*** Task data ***

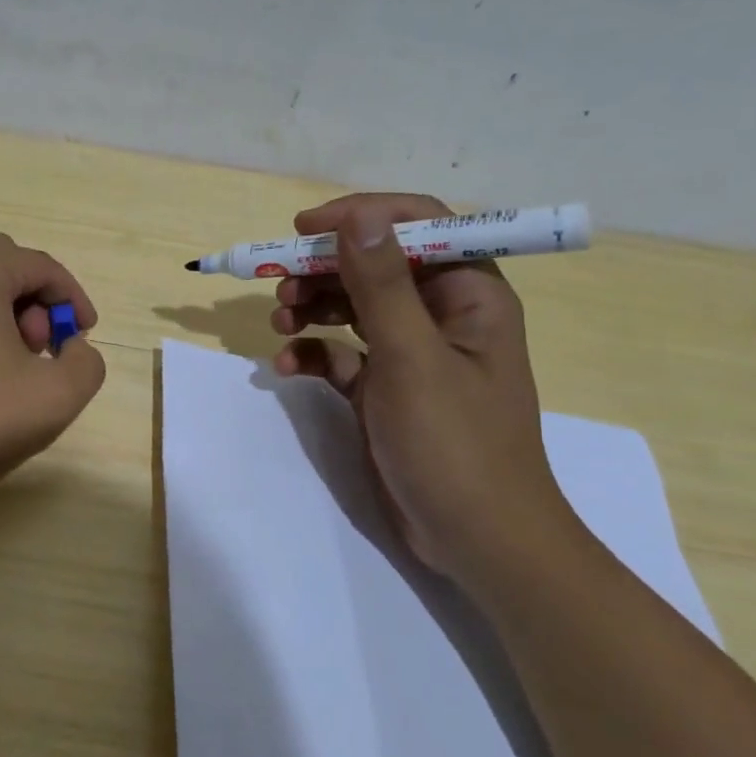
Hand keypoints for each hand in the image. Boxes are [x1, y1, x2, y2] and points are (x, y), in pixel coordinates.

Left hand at [0, 233, 107, 508]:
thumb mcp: (52, 398)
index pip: (41, 266)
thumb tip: (72, 348)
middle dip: (34, 304)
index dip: (72, 300)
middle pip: (3, 266)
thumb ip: (85, 363)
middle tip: (40, 351)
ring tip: (5, 366)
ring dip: (0, 313)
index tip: (84, 338)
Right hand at [270, 193, 575, 584]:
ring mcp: (411, 353)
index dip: (361, 216)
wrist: (476, 539)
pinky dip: (313, 352)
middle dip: (325, 268)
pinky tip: (286, 364)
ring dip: (312, 306)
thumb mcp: (413, 358)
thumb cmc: (455, 443)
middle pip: (375, 265)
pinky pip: (342, 354)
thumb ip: (383, 284)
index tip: (305, 229)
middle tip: (281, 284)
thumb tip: (358, 217)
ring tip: (278, 319)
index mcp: (467, 293)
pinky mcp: (385, 389)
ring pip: (353, 306)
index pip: (417, 225)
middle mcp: (440, 314)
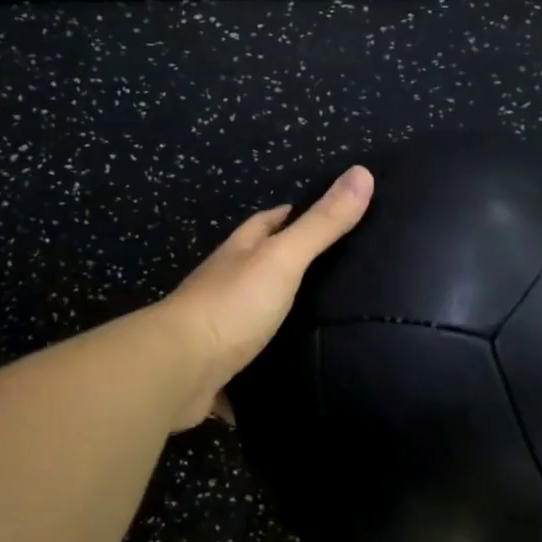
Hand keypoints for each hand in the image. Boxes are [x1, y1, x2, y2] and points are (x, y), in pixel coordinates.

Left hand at [162, 166, 373, 427]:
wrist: (178, 369)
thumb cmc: (233, 303)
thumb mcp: (284, 257)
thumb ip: (322, 223)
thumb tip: (362, 172)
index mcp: (240, 251)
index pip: (268, 221)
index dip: (295, 214)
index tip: (329, 216)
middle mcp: (226, 282)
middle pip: (262, 265)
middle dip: (292, 265)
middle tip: (341, 274)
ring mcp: (219, 324)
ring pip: (257, 311)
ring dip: (283, 313)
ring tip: (331, 321)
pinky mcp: (219, 364)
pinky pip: (251, 357)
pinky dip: (271, 360)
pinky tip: (299, 369)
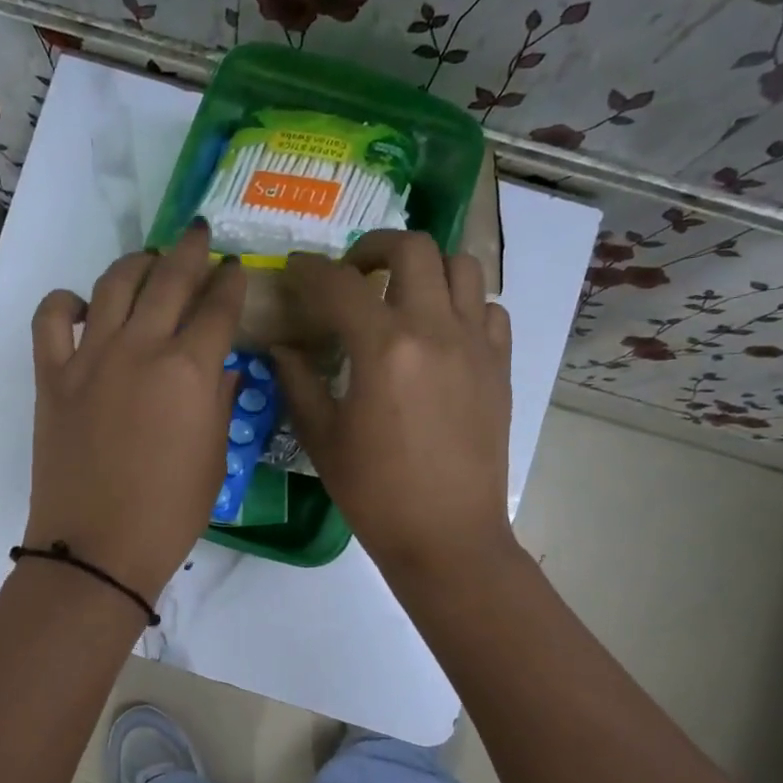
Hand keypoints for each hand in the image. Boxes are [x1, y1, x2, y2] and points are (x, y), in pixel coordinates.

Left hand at [25, 225, 245, 602]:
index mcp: (190, 370)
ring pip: (113, 284)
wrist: (98, 547)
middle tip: (199, 235)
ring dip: (136, 264)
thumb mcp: (214, 458)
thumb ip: (219, 401)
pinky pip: (51, 319)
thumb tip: (220, 365)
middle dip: (190, 250)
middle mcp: (141, 348)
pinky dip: (65, 302)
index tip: (237, 269)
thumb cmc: (170, 513)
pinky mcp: (52, 376)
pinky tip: (81, 306)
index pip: (219, 307)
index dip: (232, 282)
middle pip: (170, 278)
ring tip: (148, 262)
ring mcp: (90, 357)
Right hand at [272, 231, 513, 581]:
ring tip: (400, 295)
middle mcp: (434, 329)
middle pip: (413, 248)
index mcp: (383, 348)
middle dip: (374, 247)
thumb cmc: (374, 493)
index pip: (339, 284)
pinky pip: (488, 308)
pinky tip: (439, 333)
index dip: (309, 269)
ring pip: (461, 266)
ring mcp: (476, 344)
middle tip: (352, 274)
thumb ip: (298, 381)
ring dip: (424, 268)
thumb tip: (282, 347)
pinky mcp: (500, 365)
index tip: (294, 268)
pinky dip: (462, 304)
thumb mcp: (322, 437)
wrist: (446, 535)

*** End of Task data ***

● **Exercise aim**
Above are some records. Reproduce the lines from the one with "thumb mcp: (413, 358)" down to the one with "pinky tip: (299, 369)", keeping both, and leave every picture out.

● **Solution**
thumb mcp: (413, 358)
thumb cmc: (455, 443)
middle pip: (375, 265)
pinky pip: (342, 354)
thumb ip: (383, 284)
index tip: (305, 229)
middle tip: (281, 284)
thumb tip: (358, 217)
ring tip: (278, 319)
index mcp: (467, 293)
pinky mcp: (385, 389)
ring pip: (353, 306)
index pip: (417, 225)
middle mcp: (440, 314)
Hand keypoints for each hand in the image. Boxes are [x1, y1, x2, y2] and points are (x, y), in pixel coordinates.

Left hand at [162, 166, 373, 427]:
wrist: (178, 369)
thumb cmc: (233, 303)
thumb mcp: (284, 257)
thumb ip: (322, 223)
thumb tip: (362, 172)
index mcp: (240, 251)
index pip: (268, 221)
index dip: (295, 214)
index tip: (329, 216)
middle mcp: (226, 282)
middle pip: (262, 265)
middle dip: (292, 265)
middle tip: (341, 274)
ring mcp: (219, 324)
ring pip: (257, 311)
ring dip: (283, 313)
ring tip: (331, 321)
pinky mcp: (219, 364)
pinky pip: (251, 357)
pinky dip: (271, 360)
pinky tip: (299, 369)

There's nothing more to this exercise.